Carnegie Mellon University
12:00 pm to 1:00 pm
NSH 3305
Abstract:
In recent years, the pace of innovations in the fields of machine learning has accelerated. To cope with the sheer computational complexity of training large ML models on large datasets, researchers in SysML have created algorithms and systems that parallelize ML training and inference over multiple CPUs or GPUs, or even multiple computing nodes over a network (distributed machine learning). As ML and deep learning models become more structurally complex, these systems have struggled to provide excellent all-round performance on a wide variety of models. In this thesis, we propose a simple design principle, adaptive parallelism, to guide the design of algorithms and systems for large-scale distributed ML. Following this principle, we derive a series of new parallelization strategies that interpolate existing ML parallelisms and adapt to the model, algorithm and cluster specifications. We examine these strategies and show that they boost the scalability and efficiency for one order of magnitude across a diverse set of models, environment, and distributed ML workloads, and open up the space for new model and algorithm design.
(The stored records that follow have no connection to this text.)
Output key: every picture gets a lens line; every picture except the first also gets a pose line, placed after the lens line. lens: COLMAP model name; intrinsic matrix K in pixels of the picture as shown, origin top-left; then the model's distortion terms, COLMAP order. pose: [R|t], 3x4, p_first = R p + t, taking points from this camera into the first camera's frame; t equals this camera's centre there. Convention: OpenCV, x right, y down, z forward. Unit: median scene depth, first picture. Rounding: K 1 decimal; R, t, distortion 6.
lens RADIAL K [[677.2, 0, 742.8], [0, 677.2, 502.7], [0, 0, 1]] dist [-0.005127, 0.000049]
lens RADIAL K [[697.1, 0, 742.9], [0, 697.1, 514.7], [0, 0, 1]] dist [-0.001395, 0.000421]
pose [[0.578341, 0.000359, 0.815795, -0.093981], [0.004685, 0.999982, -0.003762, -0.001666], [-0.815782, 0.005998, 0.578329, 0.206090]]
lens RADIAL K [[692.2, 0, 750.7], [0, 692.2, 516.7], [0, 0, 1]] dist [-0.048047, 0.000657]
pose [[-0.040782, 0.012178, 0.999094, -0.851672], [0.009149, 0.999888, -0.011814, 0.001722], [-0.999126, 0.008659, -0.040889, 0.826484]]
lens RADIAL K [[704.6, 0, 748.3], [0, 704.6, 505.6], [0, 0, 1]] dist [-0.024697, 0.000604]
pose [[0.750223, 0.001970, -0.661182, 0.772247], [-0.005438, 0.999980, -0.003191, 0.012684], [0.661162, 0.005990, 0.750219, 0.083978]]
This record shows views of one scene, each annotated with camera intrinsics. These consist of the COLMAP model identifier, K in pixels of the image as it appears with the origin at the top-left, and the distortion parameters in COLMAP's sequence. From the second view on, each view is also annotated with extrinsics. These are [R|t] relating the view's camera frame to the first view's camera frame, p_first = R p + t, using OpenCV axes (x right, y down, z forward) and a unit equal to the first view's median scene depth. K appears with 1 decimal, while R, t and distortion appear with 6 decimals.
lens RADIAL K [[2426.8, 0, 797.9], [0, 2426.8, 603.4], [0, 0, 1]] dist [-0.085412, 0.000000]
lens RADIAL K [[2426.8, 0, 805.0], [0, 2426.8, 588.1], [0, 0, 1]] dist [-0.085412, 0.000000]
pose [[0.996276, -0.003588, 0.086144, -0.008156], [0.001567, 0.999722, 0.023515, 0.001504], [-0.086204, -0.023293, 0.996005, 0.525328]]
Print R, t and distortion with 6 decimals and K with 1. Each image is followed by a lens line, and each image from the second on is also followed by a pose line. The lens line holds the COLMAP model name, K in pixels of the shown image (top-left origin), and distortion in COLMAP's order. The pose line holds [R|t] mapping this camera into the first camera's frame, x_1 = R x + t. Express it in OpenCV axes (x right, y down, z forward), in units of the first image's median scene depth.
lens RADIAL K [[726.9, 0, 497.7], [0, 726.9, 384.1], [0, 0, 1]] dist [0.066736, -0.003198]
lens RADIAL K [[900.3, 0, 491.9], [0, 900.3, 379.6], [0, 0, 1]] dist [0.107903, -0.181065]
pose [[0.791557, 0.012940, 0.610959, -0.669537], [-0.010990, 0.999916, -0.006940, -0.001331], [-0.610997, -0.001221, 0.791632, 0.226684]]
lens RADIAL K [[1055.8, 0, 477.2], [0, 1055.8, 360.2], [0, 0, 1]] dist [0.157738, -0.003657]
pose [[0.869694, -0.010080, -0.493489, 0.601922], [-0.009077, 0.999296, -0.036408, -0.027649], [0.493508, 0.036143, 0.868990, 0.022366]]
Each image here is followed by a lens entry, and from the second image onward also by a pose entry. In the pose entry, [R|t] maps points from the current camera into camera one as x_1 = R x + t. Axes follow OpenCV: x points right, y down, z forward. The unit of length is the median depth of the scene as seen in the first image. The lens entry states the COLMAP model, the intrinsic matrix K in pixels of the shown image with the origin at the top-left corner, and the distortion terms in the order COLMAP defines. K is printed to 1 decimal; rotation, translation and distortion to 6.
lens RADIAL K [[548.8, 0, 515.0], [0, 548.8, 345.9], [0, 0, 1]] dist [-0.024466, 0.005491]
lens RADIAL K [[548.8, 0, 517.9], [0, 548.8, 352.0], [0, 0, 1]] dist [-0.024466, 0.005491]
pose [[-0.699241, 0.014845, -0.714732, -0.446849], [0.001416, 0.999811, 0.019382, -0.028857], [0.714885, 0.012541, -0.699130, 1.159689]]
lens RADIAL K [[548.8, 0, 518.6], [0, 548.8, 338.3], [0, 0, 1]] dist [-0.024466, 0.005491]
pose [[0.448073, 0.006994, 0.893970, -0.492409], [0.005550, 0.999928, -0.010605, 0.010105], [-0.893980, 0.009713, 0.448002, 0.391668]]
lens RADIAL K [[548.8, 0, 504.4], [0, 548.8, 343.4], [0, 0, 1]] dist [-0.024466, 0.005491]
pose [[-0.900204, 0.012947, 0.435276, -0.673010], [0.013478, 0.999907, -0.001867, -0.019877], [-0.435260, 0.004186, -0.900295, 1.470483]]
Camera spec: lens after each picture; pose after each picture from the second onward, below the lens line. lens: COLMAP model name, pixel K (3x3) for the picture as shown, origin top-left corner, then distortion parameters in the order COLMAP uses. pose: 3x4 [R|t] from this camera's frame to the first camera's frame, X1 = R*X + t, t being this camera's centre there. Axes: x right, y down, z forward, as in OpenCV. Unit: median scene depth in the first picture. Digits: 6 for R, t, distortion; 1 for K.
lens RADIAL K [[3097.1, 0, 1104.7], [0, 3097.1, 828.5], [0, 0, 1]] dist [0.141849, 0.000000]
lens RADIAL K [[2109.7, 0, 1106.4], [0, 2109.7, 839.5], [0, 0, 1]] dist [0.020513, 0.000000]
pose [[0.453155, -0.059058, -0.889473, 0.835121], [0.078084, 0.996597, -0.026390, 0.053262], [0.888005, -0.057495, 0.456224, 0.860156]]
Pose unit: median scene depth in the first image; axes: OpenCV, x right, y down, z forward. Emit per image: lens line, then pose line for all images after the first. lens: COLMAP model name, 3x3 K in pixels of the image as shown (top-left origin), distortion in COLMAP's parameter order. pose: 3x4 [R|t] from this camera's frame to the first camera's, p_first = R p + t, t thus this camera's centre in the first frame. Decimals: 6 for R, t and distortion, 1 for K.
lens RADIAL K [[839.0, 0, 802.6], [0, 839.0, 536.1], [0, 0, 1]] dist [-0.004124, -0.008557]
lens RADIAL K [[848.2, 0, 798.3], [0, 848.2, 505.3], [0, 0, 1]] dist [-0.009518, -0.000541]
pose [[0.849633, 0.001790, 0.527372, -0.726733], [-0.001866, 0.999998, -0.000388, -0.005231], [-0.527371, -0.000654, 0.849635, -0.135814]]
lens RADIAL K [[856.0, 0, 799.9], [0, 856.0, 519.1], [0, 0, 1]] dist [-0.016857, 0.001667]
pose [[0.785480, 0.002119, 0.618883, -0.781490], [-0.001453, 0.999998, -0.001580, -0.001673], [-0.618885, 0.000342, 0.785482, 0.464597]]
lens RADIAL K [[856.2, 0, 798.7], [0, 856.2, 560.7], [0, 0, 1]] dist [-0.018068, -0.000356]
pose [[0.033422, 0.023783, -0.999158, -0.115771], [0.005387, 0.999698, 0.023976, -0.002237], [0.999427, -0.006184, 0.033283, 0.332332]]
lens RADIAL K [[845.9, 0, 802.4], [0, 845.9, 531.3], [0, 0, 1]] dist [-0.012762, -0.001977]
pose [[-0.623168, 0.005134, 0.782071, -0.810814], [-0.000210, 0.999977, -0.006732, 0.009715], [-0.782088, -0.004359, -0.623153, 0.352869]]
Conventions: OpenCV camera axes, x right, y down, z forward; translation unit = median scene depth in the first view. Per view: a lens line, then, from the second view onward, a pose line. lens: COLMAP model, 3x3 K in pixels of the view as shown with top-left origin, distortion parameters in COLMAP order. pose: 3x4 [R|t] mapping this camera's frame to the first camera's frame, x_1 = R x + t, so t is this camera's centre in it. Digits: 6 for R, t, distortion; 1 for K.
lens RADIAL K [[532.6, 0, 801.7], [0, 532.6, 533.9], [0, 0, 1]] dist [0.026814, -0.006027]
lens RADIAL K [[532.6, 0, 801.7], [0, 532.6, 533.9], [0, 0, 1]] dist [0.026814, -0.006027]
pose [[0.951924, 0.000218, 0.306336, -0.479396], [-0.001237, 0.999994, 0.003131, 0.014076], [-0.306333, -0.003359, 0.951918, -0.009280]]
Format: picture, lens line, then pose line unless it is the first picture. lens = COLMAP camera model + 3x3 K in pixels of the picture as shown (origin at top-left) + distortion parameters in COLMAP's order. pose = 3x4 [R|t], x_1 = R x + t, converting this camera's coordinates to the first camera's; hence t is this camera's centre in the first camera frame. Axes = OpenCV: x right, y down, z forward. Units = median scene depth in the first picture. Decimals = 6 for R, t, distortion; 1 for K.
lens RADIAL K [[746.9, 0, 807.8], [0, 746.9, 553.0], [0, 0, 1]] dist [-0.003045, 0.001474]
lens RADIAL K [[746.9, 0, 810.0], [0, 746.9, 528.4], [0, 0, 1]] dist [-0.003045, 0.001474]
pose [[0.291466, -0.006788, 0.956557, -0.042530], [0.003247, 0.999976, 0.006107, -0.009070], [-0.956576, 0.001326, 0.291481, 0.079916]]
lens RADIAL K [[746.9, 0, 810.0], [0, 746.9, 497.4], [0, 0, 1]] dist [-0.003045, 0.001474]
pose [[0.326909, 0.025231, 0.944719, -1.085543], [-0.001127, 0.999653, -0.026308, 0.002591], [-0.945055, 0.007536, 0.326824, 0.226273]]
Generalized from multiple instantiations of this methodology, we develop ways of expressing various ML parallelisms, originated from different aspects, including synchronization architecture, model partitioning and placement, consistency, to name a few, within a unified representation. We demonstrate that the representation allows for rapid composing of adaptive parallelization strategies for unseen models from existing parallelisms, simplification of parallel ML programming, and leads to system implementations with better abstraction. Finally, we identify that ML scale-up is usually underestimated in terms of the amount of knowledge and time required to map from an appropriate distribution strategy to the model. To overcome this obstacle, we propose to investigate learning-based methods for distribution strategy search over the space spanned by the representation, in order to automate ML parallelization.
Thesis Committee:
Eric Xing, Chair
Gregory R. Ganger
Deva Ramanan
Jinyang Li, New York University
Christopher Ré, Stanford University